Niahrin no contestó sino que se limitó a seguir mirando el cuadro, petrificada. La reina viuda y Jes intercambiaron una inquieta mirada. Al fin, obligando a las palabras a pasar por la atenazada garganta, Niahrin musitó:

—¡Diosa bendita! La muchacha... ¡es Índigo! —El parecido es extraordinario, ¿no es así? —Moragh mantenía la voz bajo un férreo control—. Pero no es Índigo.

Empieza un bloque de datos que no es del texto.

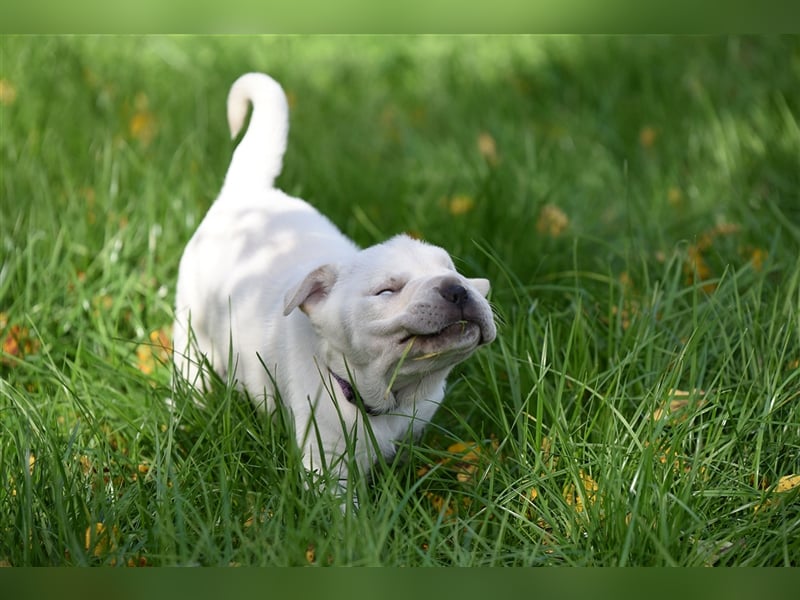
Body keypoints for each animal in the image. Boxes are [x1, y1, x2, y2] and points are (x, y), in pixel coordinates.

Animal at [175, 72, 494, 490]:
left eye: (453, 271)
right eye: (387, 290)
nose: (457, 289)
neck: (384, 398)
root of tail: (247, 193)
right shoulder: (326, 461)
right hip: (191, 327)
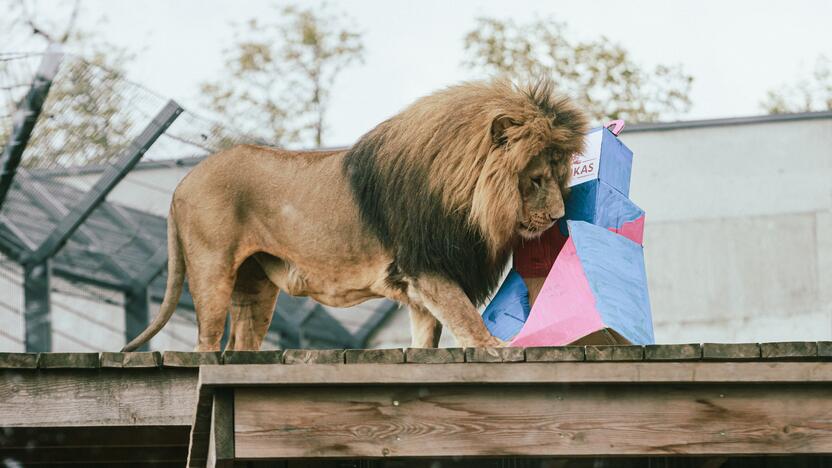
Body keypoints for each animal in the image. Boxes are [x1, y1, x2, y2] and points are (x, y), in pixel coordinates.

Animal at [125, 78, 592, 352]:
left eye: (558, 176)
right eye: (535, 179)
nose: (558, 216)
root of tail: (183, 182)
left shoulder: (422, 286)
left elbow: (428, 337)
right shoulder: (425, 266)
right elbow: (464, 314)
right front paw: (493, 343)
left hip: (255, 284)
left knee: (241, 343)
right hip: (213, 268)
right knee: (206, 342)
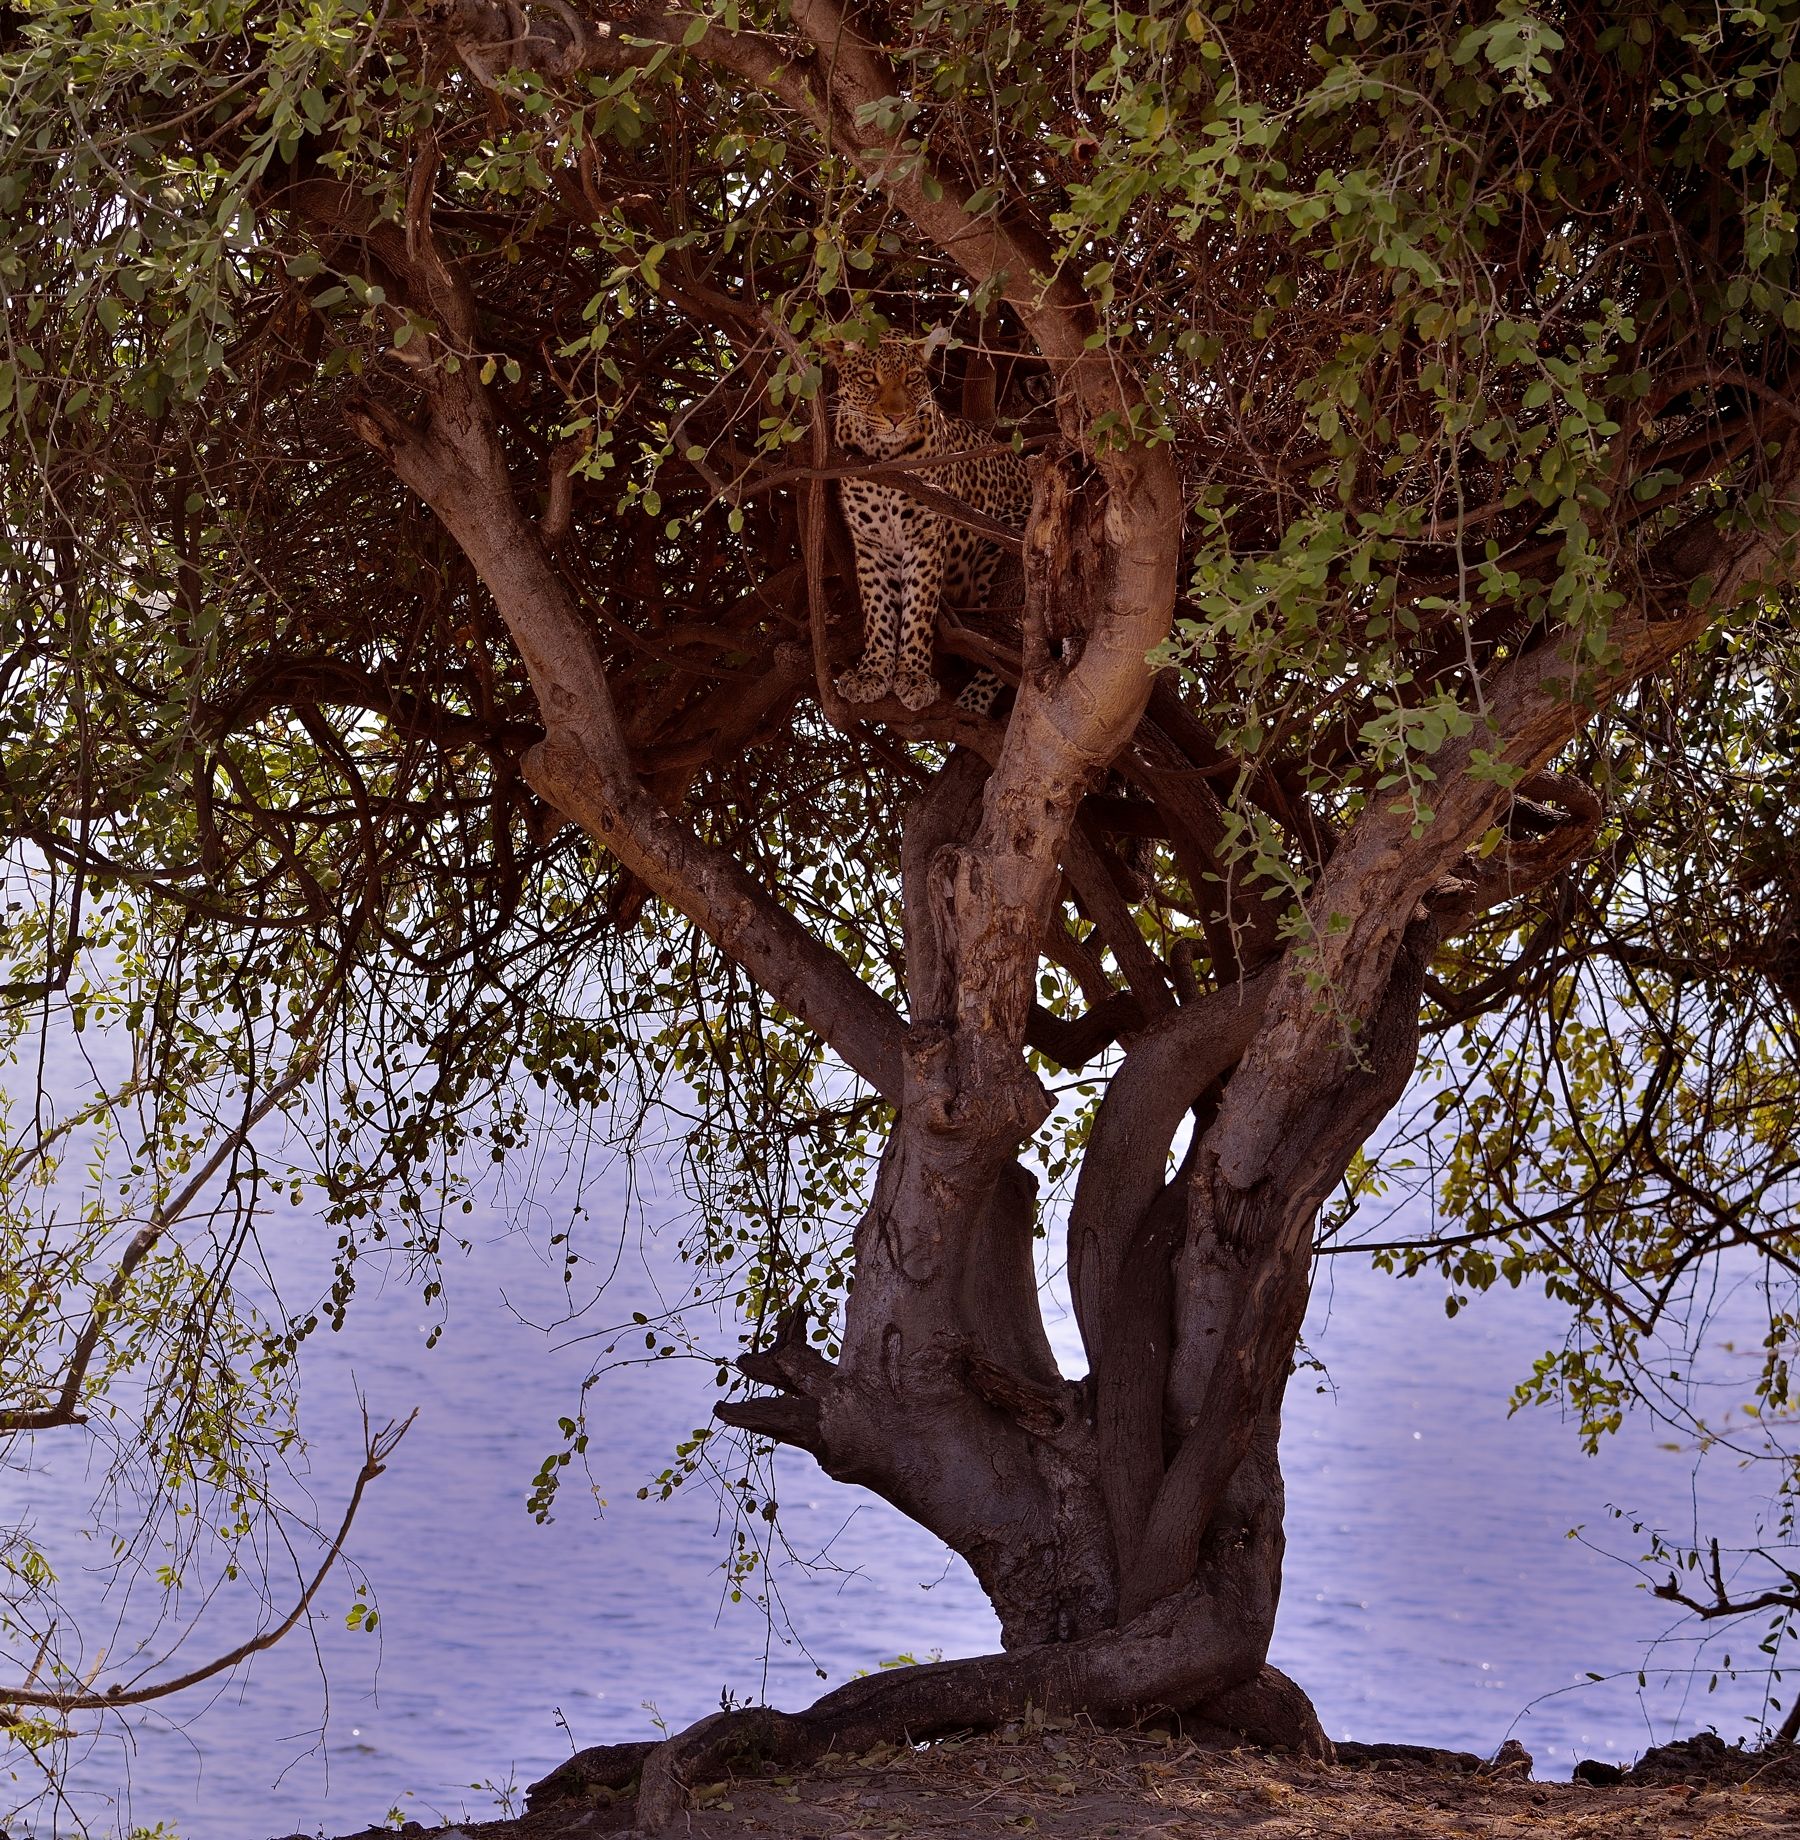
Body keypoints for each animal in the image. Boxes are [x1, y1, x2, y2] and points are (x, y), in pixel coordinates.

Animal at [829, 334, 1033, 715]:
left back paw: (972, 701)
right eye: (867, 378)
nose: (896, 418)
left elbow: (919, 609)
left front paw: (913, 676)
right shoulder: (870, 542)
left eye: (911, 377)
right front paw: (872, 672)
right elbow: (877, 609)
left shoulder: (925, 537)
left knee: (1013, 646)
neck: (884, 456)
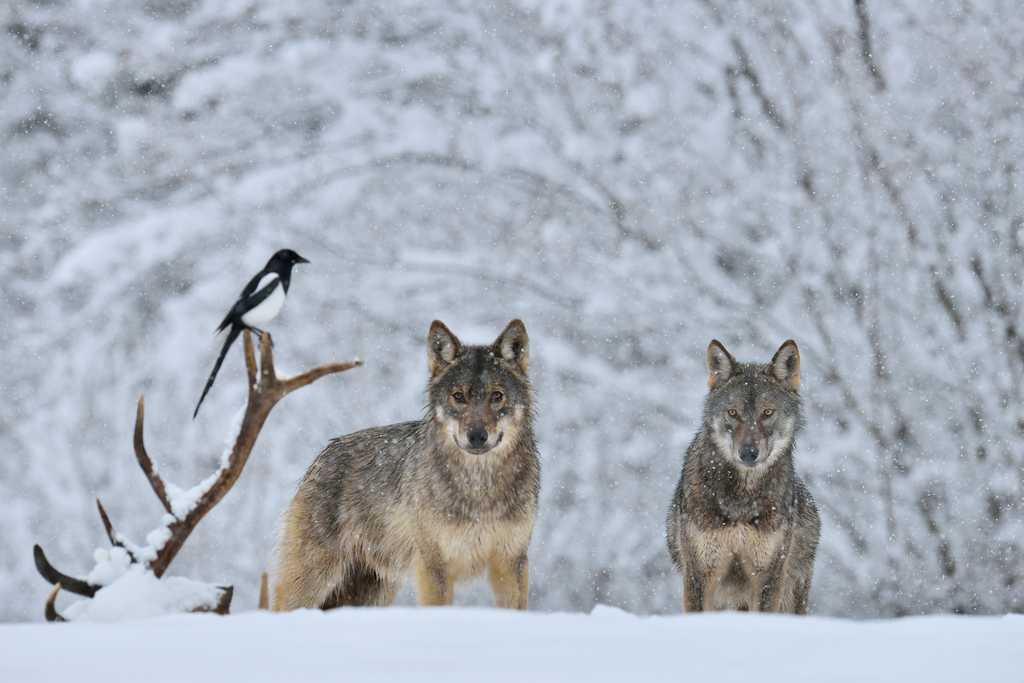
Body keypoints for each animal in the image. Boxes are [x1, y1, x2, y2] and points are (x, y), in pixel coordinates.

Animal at [276, 321, 540, 614]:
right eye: (458, 396)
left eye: (497, 396)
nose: (477, 436)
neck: (480, 487)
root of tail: (322, 455)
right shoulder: (433, 565)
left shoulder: (511, 562)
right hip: (314, 580)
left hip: (374, 590)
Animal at [663, 342, 823, 614]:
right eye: (733, 412)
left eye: (767, 412)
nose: (748, 453)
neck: (742, 499)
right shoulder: (699, 573)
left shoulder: (768, 576)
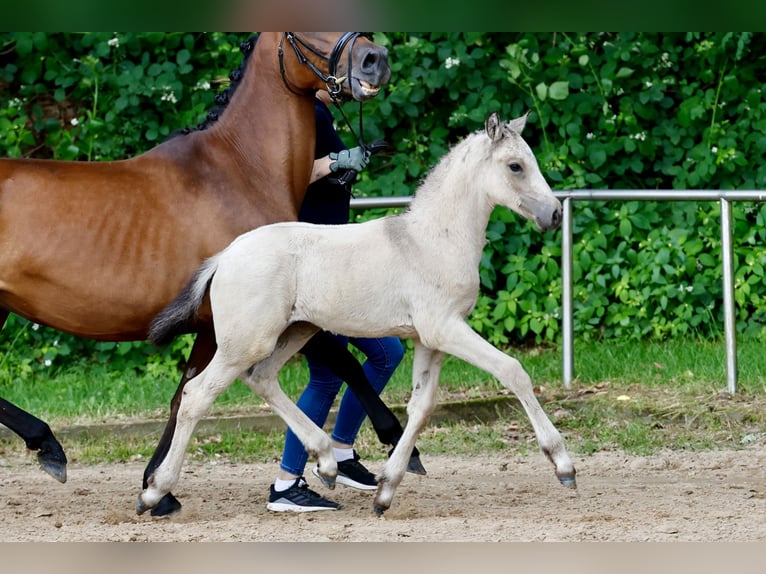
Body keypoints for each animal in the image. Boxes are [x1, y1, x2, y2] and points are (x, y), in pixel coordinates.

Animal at [0, 32, 423, 516]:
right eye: (299, 30)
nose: (376, 60)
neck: (238, 171)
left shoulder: (212, 328)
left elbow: (181, 396)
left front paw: (155, 490)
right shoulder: (256, 318)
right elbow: (346, 364)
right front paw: (397, 444)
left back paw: (49, 446)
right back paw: (48, 446)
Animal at [140, 111, 577, 516]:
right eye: (515, 166)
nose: (554, 214)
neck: (433, 240)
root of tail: (224, 256)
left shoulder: (428, 340)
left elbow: (421, 407)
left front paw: (386, 491)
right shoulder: (445, 329)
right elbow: (512, 370)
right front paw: (562, 464)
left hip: (296, 331)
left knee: (261, 378)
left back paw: (327, 462)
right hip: (244, 342)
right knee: (196, 395)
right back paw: (154, 492)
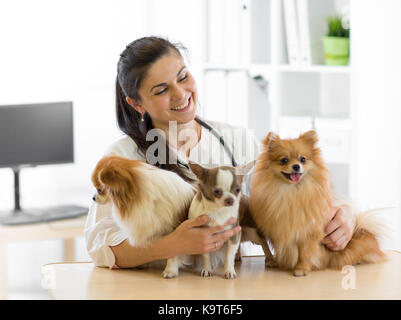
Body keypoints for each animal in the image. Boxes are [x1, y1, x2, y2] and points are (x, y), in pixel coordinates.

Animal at [248, 129, 386, 276]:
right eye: (284, 160)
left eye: (303, 159)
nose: (296, 166)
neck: (291, 193)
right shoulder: (279, 229)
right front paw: (276, 261)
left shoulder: (309, 233)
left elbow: (304, 253)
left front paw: (301, 268)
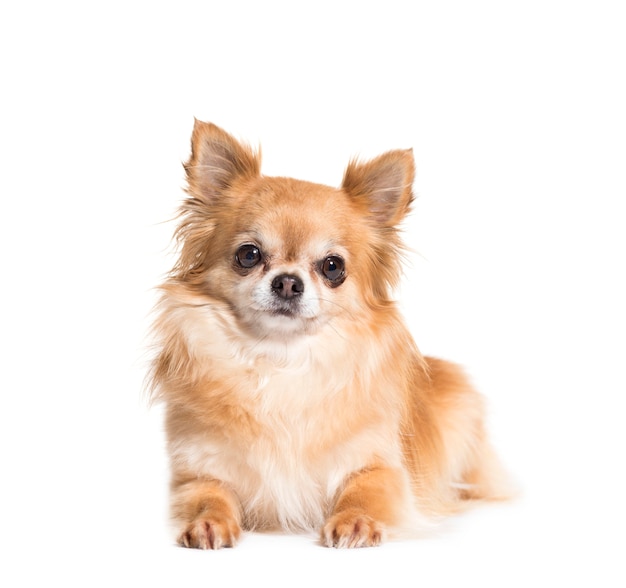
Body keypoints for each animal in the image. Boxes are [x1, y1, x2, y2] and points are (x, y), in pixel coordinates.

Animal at [151, 121, 508, 548]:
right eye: (249, 255)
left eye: (333, 266)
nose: (288, 282)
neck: (280, 361)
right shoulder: (196, 472)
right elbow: (209, 495)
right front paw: (209, 522)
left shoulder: (381, 469)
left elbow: (362, 491)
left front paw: (355, 521)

La muchacha del cuadro es Anghara, la hija de Kalig, y lleva muerta más de medio siglo. —Bajó el farol y se volvió a mirar a la bruja—. Creo que ahora comprendes por qué estamos tan ansiosos por averiguar la verdad sobre este misterio.

Niahrin lo comprendía. Las imágenes se amontonaban en su cerebro, como piezas de un rompecabezas que aún no encajaban pero que poco a poco iban formando un dibujo todavía no muy claro. El ensueño, el tapiz, los sueños de Índigo y Brythere, sus propias adivinaciones... Y las obsesiones de un anciano loco...

Dejó escapar el aire retenido en una lenta y vacilante exhalación.

—Señora —dijo—, perdonadme si hago suposiciones pero... ¿estáis sugiriendo que creéis que Índigo es un descendiente de la familia del rey Kalig?

Incluso bajo la favorecedora luz del farol el rostro de Moragh apareció macilento y envejecido. —Sí —reconoció—. Eso es lo que creo. No había necesidad de dar muchos detalles, Niahrin sabía lo que la otra había dejado sin decir, y preguntó vacilante:

—¿Lo sabe el rey?

—Lo sabe, sí. —Moragh sostuvo la mirada de la bruja con franqueza—. Lo cierto es que sospecha que ése es el motivo por el que estás aquí, Niahrin. Ryen cree que las mujeres sabias pueden haber adivinado la posibilidad de una nueva pretendiente al trono de Carn Caille, y que tal vez tú eres su emisario venido a emitir un juicio en su nombre.